• [About this exercise]: Please restate every entry exactly. Leave out the pictures.

⟨

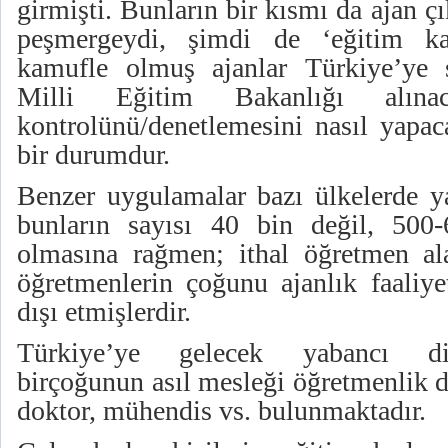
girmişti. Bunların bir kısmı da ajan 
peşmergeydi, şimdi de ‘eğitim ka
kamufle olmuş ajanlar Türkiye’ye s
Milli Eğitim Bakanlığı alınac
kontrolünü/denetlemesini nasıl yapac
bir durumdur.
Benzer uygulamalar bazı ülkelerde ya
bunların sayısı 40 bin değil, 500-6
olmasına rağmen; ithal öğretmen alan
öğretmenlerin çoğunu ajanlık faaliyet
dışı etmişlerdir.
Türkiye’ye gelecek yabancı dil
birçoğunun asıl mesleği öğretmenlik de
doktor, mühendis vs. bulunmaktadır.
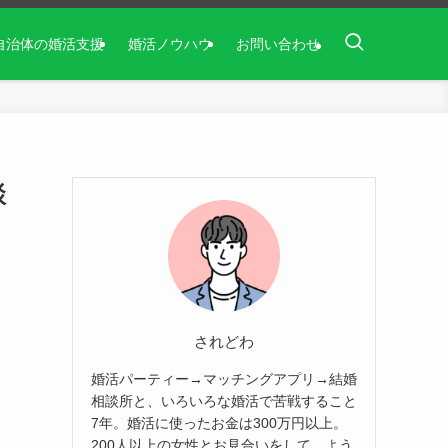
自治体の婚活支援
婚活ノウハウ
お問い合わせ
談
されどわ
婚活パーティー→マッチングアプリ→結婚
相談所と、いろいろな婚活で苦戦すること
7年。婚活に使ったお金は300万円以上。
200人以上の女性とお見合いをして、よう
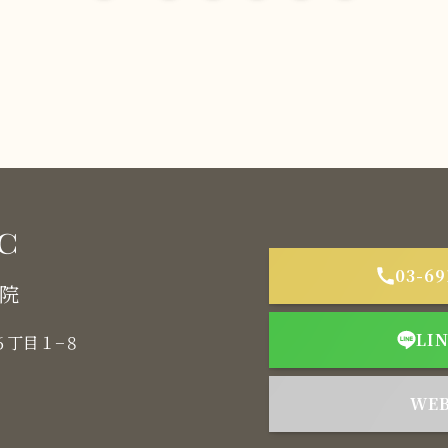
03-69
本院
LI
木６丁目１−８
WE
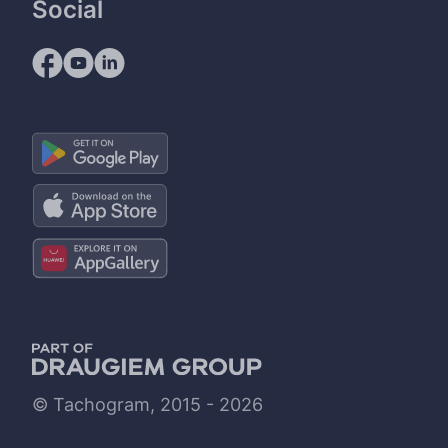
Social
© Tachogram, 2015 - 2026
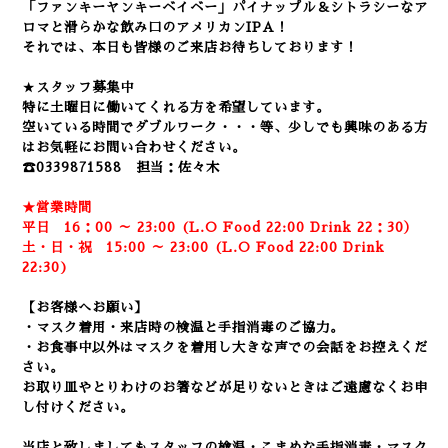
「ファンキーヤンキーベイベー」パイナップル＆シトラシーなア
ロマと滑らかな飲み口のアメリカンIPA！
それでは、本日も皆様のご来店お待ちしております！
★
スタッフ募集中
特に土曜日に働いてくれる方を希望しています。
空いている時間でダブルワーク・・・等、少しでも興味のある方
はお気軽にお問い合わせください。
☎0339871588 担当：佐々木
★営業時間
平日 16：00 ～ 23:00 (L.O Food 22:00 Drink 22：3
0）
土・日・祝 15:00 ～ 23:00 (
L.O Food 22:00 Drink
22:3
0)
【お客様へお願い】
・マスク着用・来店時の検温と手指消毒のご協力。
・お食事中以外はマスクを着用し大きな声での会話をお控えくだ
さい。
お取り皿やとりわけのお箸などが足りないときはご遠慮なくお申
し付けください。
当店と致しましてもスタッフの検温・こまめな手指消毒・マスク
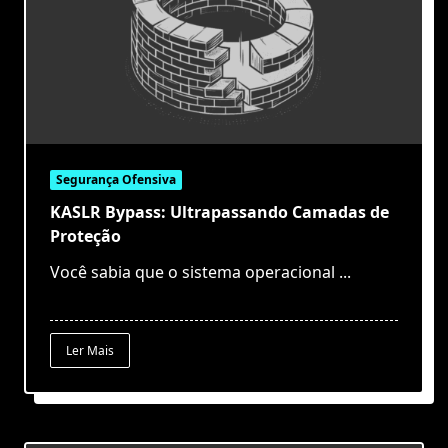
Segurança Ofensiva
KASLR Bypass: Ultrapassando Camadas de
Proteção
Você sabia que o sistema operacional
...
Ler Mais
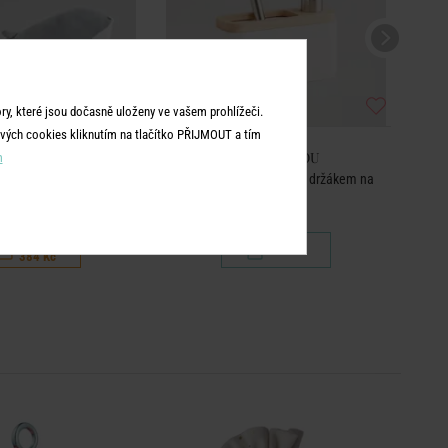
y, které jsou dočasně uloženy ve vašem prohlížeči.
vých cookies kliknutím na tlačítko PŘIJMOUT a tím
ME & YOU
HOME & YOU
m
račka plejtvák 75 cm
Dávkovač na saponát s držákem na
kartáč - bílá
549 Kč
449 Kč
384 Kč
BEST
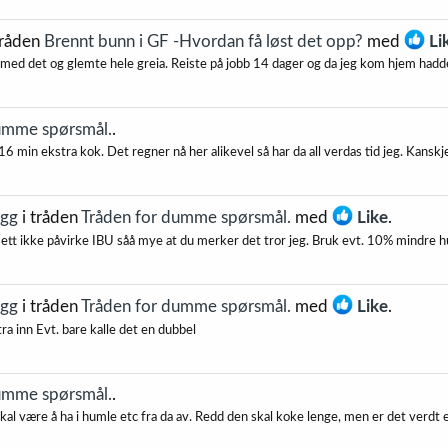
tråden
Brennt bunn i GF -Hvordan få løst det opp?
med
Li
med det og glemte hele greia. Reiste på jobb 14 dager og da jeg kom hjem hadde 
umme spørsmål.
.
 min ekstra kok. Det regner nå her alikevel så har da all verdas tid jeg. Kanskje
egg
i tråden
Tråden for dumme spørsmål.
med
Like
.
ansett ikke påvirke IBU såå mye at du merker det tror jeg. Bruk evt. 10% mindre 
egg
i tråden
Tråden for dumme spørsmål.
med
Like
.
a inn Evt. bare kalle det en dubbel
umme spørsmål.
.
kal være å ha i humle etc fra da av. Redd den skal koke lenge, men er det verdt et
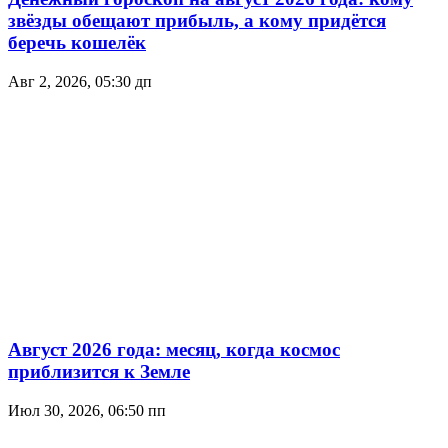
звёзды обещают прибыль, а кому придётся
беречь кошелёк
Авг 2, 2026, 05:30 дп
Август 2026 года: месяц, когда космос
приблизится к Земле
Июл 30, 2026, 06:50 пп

⟩

• [Expected answer]:
girmişti. Bunların bir kısmı da ajan 
peşmergeydi, şimdi de ‘eğitim ka
kamufle olmuş ajanlar Türkiye’ye s
Milli Eğitim Bakanlığı alınac
kontrolünü/denetlemesini nasıl yapac
bir durumdur.
Benzer uygulamalar bazı ülkelerde ya
bunların sayısı 40 bin değil, 500-6
olmasına rağmen; ithal öğretmen alan
öğretmenlerin çoğunu ajanlık faaliyet
dışı etmişlerdir.
Türkiye’ye gelecek yabancı dil
birçoğunun asıl mesleği öğretmenlik de
doktor, mühendis vs. bulunmaktadır.
自治体の婚活支援
婚活ノウハウ
お問い合わせ
談
されどわ
婚活パーティー→マッチングアプリ→結婚
相談所と、いろいろな婚活で苦戦すること
7年。婚活に使ったお金は300万円以上。
200人以上の女性とお見合いをして、よう
03-69
本院
LI
木６丁目１−８
WE
Social
© Tachogram, 2015 - 2026
「ファンキーヤンキーベイベー」パイナップル＆シトラシーなア
ロマと滑らかな飲み口のアメリカンIPA！
それでは、本日も皆様のご来店お待ちしております！
★
スタッフ募集中
特に土曜日に働いてくれる方を希望しています。
空いている時間でダブルワーク・・・等、少しでも興味のある方
はお気軽にお問い合わせください。
☎0339871588 担当：佐々木
★営業時間
平日 16：00 ～ 23:00 (L.O Food 22:00 Drink 22：3
0）
土・日・祝 15:00 ～ 23:00 (
L.O Food 22:00 Drink
22:3
0)
【お客様へお願い】
・マスク着用・来店時の検温と手指消毒のご協力。
・お食事中以外はマスクを着用し大きな声での会話をお控えくだ
さい。
お取り皿やとりわけのお箸などが足りないときはご遠慮なくお申
し付けください。
当店と致しましてもスタッフの検温・こまめな手指消毒・マスク
Segurança Ofensiva
KASLR Bypass: Ultrapassando Camadas de
Proteção
Você sabia que o sistema operacional
...
Ler Mais
y, které jsou dočasně uloženy ve vašem prohlížeči.
vých cookies kliknutím na tlačítko PŘIJMOUT a tím
ME & YOU
HOME & YOU
m
račka plejtvák 75 cm
Dávkovač na saponát s držákem na
kartáč - bílá
549 Kč
449 Kč
384 Kč
BEST
tråden
Brennt bunn i GF -Hvordan få løst det opp?
med
Li
med det og glemte hele greia. Reiste på jobb 14 dager og da jeg kom hjem hadde 
umme spørsmål.
.
 min ekstra kok. Det regner nå her alikevel så har da all verdas tid jeg. Kanskje
egg
i tråden
Tråden for dumme spørsmål.
med
Like
.
ansett ikke påvirke IBU såå mye at du merker det tror jeg. Bruk evt. 10% mindre 
egg
i tråden
Tråden for dumme spørsmål.
med
Like
.
a inn Evt. bare kalle det en dubbel
umme spørsmål.
.
kal være å ha i humle etc fra da av. Redd den skal koke lenge, men er det verdt et
звёзды обещают прибыль, а кому придётся
беречь кошелёк
Авг 2, 2026, 05:30 дп
Август 2026 года: месяц, когда космос
приблизится к Земле
Июл 30, 2026, 06:50 пп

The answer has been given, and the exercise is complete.